Sur les événements de Diécké, les informations sont aussi nombreuses que contradictoires. Qu’il s’agisse du bilan des manifestations ou de la part de responsabilité des forces de l’ordre dans la répression, les sources d’informations sont divergentes. Imprécision et approximation sont les caractéristiques principales des informations sur les événements récents de Diécké. Elles portent tout d’abord sur le bilan que le Conseil national des organisations de la société civile de Guinée (CNOSCG) estime à de « nombreuses victimes civiles », à l’issue de la déclaration que son président, Dansa Kourouma, a rendue publique dans la journée du jeudi 26 mars.

Pendant ce temps, le préfet de Yomou, Jean Smith Sandy, le situe à deux morts dont un par accident de circulation. Pour sa part, le sous-préfet de Diécké, Ibrahima Koné, dément tout décès.
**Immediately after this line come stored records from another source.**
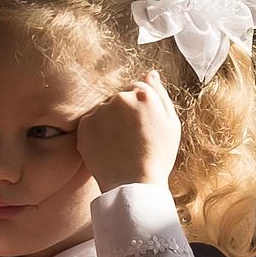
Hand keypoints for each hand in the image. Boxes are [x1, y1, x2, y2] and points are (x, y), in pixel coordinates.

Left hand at [77, 69, 180, 191]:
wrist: (134, 184)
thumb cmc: (158, 156)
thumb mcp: (171, 123)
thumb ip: (160, 94)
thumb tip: (150, 72)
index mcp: (143, 95)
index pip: (137, 88)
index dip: (140, 108)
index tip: (141, 125)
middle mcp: (120, 98)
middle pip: (119, 98)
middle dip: (123, 112)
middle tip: (131, 138)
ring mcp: (100, 111)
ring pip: (103, 110)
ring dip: (108, 121)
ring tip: (120, 144)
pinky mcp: (85, 125)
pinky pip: (90, 122)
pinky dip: (96, 132)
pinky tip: (108, 147)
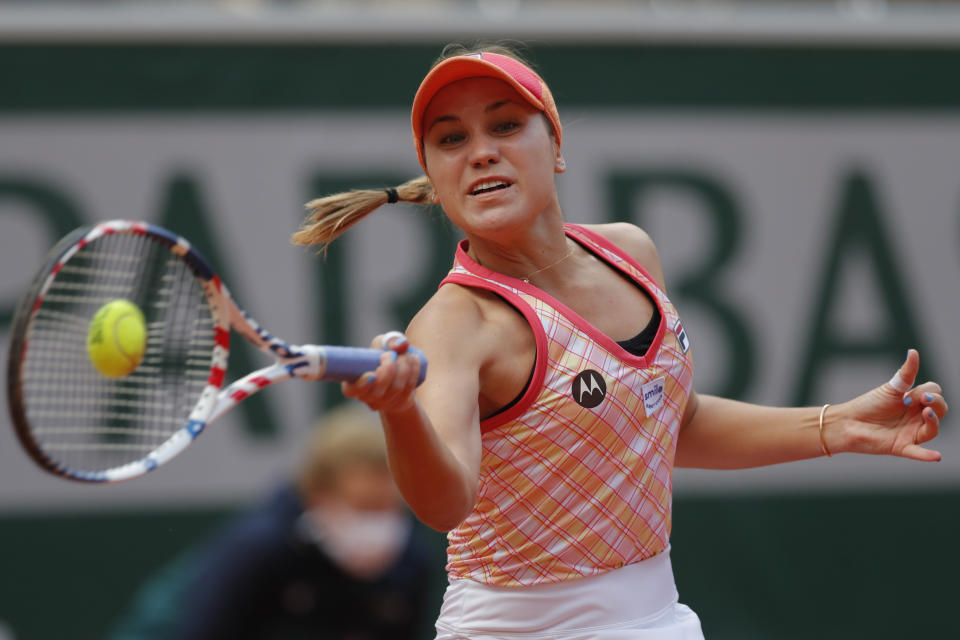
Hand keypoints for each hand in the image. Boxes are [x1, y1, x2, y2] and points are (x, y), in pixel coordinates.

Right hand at [341, 331, 421, 412]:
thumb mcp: (382, 344)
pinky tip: (414, 359)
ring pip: (395, 389)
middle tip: (392, 355)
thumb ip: (389, 341)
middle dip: (388, 371)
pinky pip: (409, 388)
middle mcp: (367, 396)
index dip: (361, 385)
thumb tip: (401, 345)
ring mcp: (384, 403)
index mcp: (354, 383)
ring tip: (405, 354)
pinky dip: (413, 371)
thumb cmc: (383, 356)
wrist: (400, 371)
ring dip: (404, 368)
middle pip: (377, 392)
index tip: (372, 374)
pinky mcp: (401, 402)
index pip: (351, 390)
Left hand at [826, 349, 946, 460]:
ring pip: (933, 430)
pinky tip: (936, 456)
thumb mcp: (890, 388)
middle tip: (922, 400)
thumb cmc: (868, 404)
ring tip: (927, 413)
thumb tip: (913, 352)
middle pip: (940, 410)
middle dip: (937, 403)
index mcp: (915, 402)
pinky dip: (927, 455)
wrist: (847, 421)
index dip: (931, 392)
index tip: (913, 392)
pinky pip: (918, 453)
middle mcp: (916, 417)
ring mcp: (910, 433)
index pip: (935, 394)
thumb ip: (906, 373)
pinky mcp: (901, 446)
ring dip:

Joint au téléphone, Michel Sonomy, porte-parole de la jeunesse de Diécké, lui, parle d’un bilan se situant à entre « quatre et cinq morts ».

 

Sur la part de responsabilité des forces de l’ordre, les avis sont également partagés. Au niveau de la société civile déjà, le ton n’est pas très confiant quand elle affirme que « les forces de l’ordre auraient fait usage des armes de guerre ».Plus précis, un citoyen de Diécké incrimine directement les forces de l’ordre au point de leur attribuer la responsabilité des décès survenus. De son côté, le préfet reconnaît subtilement avoir ordonné l’intervention des forces de l’ordre. Toutefois, il précise que c’était uniquement pour préserver l’usine de la SOGUIPAH du vandalisme.